## How to complete this task
Set down the entries exactly as they appear, apart from the images, which stay out.

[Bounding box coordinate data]
=====

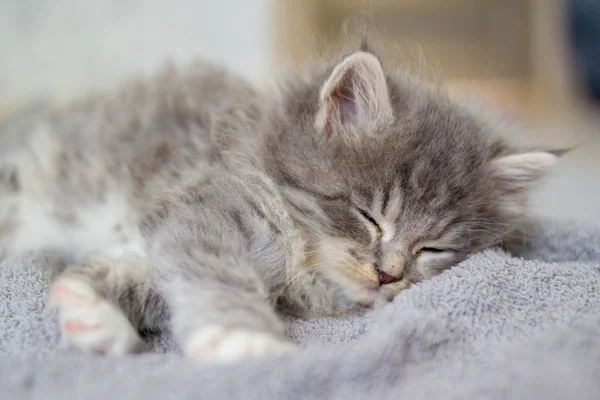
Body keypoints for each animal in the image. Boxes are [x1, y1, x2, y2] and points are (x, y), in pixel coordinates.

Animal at [0, 47, 556, 362]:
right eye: (368, 217)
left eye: (433, 250)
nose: (388, 275)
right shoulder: (206, 212)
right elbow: (215, 277)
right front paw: (243, 339)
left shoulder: (171, 231)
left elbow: (143, 279)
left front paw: (90, 308)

=====

## Written response
Body keypoints for each animal in the image. Boxes are [x1, y1, x2, y2] and points are (x, y), in pixel coordinates.

Animal at [0, 47, 556, 362]:
right eye: (368, 217)
left eye: (433, 250)
nose: (388, 275)
right shoulder: (206, 212)
right elbow: (215, 277)
right front paw: (243, 339)
left shoulder: (171, 231)
left elbow: (143, 279)
left front paw: (90, 308)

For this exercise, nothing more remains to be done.